• _Ejercicio_
Prolonga el texto sobre la catástrofe de Acapulco a partir de su última oración, sin tomar nada del material.

Por Diego F. Gómez-Salas
A más de dos semanas de la catástrofe, ya se ha escrito mucho sobre Acapulco. En esa bola de información, los medios de comunicación se han enfocado en remarcar al gobierno federal como principal responsable de las diversas catástrofes que ha vivido la Perla del Pacífico desde el 24 de octubre. La primera fue la natural, la del meteoro categoría 5. Pese a lo que se ha dicho en medios, es verdad que ningún gobierno hubiera sido capaz de contener la fuerza de la naturaleza que, de acuerdo con la Organización Meteorológica Mundial, comienza a ser impredecible como consecuencia del cambio climático. Sin embargo, la responsabilidad de actuar frente a la segunda tragedia –la humanitaria– recae directamente en los tres ámbitos gubernamentales.

• _Sección de datos_
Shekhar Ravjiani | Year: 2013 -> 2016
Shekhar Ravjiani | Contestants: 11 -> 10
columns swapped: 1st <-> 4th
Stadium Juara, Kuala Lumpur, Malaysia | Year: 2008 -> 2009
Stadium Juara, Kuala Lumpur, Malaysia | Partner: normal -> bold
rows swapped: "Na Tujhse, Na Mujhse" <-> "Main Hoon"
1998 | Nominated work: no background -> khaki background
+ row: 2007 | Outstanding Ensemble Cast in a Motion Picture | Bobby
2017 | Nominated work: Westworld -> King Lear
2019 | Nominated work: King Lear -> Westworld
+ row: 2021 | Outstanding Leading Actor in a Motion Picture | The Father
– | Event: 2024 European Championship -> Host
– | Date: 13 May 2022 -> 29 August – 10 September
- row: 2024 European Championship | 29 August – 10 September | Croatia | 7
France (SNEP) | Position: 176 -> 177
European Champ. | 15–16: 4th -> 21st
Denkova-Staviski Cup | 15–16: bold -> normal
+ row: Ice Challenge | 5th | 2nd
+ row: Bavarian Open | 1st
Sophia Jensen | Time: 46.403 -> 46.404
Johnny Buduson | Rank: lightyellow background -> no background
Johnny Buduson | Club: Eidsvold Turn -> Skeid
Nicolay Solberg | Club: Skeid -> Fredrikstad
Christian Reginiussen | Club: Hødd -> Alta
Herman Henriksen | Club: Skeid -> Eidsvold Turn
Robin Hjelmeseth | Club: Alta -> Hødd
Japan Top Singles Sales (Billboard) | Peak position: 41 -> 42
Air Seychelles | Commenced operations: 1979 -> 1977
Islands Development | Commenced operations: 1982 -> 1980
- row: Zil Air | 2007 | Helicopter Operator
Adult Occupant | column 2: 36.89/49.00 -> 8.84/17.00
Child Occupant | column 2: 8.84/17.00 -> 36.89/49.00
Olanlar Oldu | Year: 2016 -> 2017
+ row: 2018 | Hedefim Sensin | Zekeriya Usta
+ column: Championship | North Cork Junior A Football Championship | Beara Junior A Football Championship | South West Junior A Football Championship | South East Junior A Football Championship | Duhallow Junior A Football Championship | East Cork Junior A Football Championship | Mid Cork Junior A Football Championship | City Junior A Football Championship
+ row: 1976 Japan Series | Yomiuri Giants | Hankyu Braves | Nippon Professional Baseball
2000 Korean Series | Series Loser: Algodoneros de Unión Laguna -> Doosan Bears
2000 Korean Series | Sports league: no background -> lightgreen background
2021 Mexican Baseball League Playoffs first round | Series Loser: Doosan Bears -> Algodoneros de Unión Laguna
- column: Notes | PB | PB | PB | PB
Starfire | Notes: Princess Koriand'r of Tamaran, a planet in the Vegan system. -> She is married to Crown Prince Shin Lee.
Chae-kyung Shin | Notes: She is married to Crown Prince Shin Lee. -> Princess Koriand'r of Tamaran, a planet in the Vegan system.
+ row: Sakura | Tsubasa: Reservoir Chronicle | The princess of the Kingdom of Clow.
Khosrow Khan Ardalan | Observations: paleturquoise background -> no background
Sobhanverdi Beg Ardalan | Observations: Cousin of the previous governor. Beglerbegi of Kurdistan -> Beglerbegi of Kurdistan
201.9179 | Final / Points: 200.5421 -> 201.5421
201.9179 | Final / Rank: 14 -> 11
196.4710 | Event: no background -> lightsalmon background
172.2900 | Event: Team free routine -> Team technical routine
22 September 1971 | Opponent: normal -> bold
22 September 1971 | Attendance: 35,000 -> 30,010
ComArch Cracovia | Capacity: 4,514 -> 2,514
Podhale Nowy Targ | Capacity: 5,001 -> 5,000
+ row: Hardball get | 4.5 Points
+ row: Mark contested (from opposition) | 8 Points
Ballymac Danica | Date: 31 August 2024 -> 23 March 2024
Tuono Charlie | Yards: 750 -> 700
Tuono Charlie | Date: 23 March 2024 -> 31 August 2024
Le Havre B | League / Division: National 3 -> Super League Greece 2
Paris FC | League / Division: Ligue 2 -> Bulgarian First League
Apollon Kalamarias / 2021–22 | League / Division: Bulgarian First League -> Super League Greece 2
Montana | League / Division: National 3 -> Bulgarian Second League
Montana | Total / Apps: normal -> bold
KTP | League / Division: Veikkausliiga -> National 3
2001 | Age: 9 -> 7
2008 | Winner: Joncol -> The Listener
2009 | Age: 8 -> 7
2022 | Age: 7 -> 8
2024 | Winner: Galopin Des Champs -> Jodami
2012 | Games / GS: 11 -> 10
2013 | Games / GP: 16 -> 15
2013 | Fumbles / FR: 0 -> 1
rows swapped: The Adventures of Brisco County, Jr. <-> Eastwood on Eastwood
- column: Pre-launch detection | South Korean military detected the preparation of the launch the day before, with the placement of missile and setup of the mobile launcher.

• _Resultado_
Es en los momentos críticos cuando se pone a prueba la calidad de cualquier gobierno. Cuando escribo calidad me refiero a la capacidad gubernamental para actuar eficazmente frente a la tragedia; no a través de palabras matutinas, de aires polarizantes, de discursos maniqueos ni de conferencias de prensa sinsentido, sino a través de estrategias y acciones de Estado que resuelvan lo que apremia.
Para mal, hoy Guerrero no sólo enfrenta la urgencia de la tragedia de Otis, también la de la politiquería, la de la polarización, la del crimen organizado y la de los intereses de quienes se supone deberían atender el desastre.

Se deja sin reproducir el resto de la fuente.